■ **WHAT YOU HAVE TO DO**:
Records follow. Pull out every line that contains "scroll".

══════

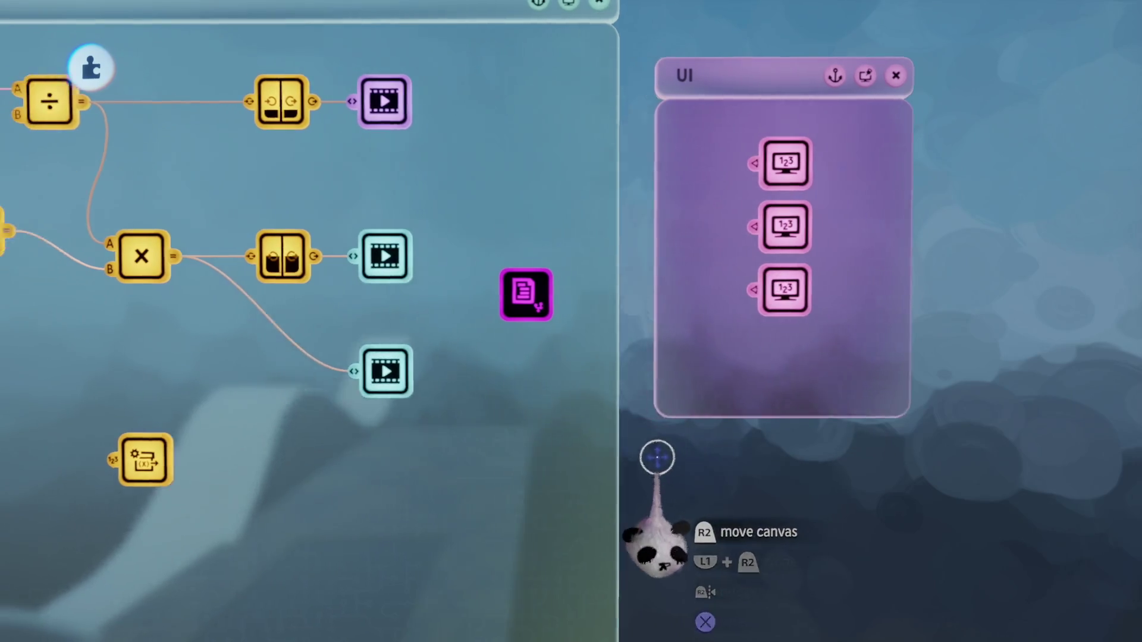
scroll(630, 403, left, 10)
scroll(614, 384, right, 10)
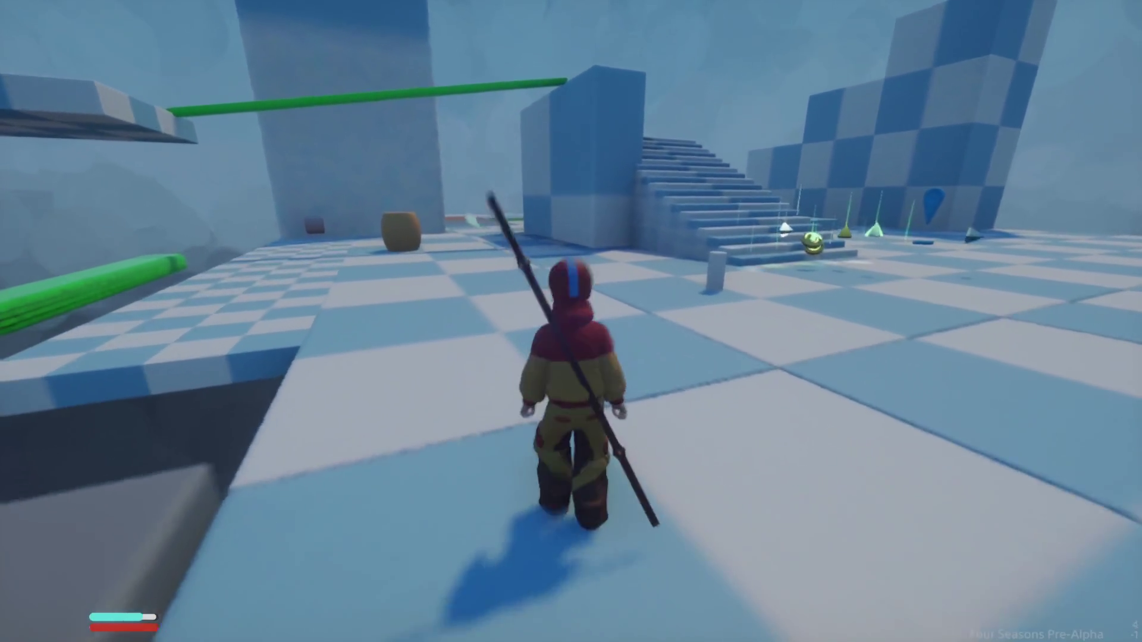
Step: Back in edit mode, cut the Chi Signal Manipulator's Smooth Fall to 0.5s, keeping Smooth Rise 10.0s
key(Escape)
click(275, 450)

══════

■ **FINISHED TASK**:
scroll(630, 403, left, 10)
scroll(614, 384, right, 10)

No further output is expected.